Did you say you have your manager 'onside'? I do hope so. Maybe they could write a letter both to you and their HP and more senior manager saying that you are a loyal, hardworking employee, and that they, personally, are standing by you at this stressful time, and that they value you, and know that when your father is either 'more settled' or 'no more' you will be back to giving a hundred percent, and that they value you more than they do stupid nit picking HR policies (because HR earn ZILCH for a company, and are a costly overhead, so there!)

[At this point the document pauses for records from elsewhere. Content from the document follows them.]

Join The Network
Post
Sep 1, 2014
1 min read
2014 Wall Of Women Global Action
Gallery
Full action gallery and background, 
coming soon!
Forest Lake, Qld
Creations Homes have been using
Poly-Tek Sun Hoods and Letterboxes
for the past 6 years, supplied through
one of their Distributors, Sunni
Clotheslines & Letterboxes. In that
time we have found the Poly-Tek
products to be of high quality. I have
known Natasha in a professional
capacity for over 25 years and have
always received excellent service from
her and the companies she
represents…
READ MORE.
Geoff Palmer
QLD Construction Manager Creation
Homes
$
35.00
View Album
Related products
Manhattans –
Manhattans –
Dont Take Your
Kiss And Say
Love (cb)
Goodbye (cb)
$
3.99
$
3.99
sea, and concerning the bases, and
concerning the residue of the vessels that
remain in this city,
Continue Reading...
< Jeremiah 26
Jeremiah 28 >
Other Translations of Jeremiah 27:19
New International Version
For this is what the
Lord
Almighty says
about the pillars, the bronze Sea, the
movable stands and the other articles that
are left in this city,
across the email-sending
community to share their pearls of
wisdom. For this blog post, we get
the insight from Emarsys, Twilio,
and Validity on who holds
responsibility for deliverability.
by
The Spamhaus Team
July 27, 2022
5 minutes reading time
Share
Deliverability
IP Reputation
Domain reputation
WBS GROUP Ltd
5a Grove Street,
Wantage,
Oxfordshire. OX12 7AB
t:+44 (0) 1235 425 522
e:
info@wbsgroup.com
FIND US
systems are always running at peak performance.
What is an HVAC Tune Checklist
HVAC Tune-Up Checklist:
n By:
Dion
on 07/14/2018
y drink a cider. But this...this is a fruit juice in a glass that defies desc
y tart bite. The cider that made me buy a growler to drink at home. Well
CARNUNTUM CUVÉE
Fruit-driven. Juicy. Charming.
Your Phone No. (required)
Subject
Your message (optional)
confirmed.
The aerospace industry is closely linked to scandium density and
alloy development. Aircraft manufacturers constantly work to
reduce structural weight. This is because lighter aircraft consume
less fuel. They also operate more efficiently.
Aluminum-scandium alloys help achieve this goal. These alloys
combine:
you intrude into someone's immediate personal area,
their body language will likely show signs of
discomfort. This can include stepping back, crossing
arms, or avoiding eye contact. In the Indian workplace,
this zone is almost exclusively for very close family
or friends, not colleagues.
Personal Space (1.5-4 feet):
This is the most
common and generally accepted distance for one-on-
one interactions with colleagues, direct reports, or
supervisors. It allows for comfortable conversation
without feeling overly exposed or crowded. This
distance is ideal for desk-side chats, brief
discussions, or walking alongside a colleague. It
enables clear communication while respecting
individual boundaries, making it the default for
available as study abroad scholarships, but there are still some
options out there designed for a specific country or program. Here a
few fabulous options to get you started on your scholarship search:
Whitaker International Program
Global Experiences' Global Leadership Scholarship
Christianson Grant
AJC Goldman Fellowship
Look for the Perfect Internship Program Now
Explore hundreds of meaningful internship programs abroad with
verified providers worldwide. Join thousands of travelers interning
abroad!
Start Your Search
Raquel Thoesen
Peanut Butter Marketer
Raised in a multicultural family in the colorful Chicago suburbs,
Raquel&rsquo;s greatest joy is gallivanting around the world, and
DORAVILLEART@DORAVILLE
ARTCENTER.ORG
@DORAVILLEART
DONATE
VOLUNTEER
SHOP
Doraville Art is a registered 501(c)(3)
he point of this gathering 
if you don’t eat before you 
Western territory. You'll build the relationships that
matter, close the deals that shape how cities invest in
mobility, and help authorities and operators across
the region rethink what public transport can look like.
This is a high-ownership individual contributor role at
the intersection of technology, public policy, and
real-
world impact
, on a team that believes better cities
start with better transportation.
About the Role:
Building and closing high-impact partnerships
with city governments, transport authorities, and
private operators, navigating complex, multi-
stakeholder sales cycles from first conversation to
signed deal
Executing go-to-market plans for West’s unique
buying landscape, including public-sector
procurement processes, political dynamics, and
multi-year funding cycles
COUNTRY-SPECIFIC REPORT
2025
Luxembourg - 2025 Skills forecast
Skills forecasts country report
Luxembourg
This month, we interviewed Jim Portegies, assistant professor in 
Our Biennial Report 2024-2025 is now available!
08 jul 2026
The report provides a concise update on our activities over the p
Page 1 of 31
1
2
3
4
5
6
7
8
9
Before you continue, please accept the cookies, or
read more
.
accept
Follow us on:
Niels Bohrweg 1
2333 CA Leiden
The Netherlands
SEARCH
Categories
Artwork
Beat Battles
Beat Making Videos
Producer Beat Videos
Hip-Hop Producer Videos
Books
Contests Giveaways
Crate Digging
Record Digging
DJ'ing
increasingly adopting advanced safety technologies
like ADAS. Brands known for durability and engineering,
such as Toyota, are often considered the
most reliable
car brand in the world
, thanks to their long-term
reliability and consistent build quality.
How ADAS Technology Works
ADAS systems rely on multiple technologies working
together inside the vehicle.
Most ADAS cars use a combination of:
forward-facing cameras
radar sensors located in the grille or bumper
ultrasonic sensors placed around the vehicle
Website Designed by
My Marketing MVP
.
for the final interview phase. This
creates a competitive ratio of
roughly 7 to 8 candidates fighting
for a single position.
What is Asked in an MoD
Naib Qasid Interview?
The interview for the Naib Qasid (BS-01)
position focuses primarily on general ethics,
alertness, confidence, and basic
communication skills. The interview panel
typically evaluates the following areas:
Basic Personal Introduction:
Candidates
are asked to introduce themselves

Wishing you all the very best. I do find it appalling that after ALL the stress that caring brings, you now have the completely pointless stress caused by HR policies.
I agree Jenny. I know when I had a similar letter I had a reached a point where I needed to assess my own situation.
You get so swept up in fire fighting all day at work when you haven't been sleeping , and then get home and spend all evening fire fighting on the caring and domestic front , you fail to make time to sit down and think- where am I going, what are the alternatives, what help is available, who is being unreasonable, what am I doing that isn't necessary, how can I fit in me to time to destress and much more besides.
Despite the flipping "Bradford Factor" I would take a days sick leave, go and find somewhere quiet with a pen and paper and think "Out of the box" about life choices.
Wise advise! So often (in life in general) there are no easy answers, and certainly very few risk-free solutions, and there's nearly always a downside or a price to pay.

I'm always reminded of what I believe is an old Spanish proverb: "Take what you want, says God. Take it and pay for it."

What strikes me as particularly cruel about the Bradford Score is that at a time when one is bound to be very low, because of the stress/illness that made you have to take time off work, it then comes along and puts the boot in!

I sincerely believe that the ONLY response a 'good' employee will have is to make them think 'oh, so you then!' and either do a ruthless clock-watching work to rule, and do the least work possible, or they will just vote with their feet and leave.

I genuinely cannot understand why it's used in any cases other than for when abuse is suspected.

Time and time again, good management (ie, supporting staff!) nearly always 'pays off' for an organisation. When I worked part time as a new mum, I was supremely conscientious and appreciative, and I truly believe they got more out of me than my part time working hours were being paid for. A supportive manager, and a supportive employer, nearly always gets more out of their staff than they are strictly paying for.

You can't put a price on loyalty - but it would only take one wretched little warning letter on the Bradford score front to make me immediately 'disloyal'!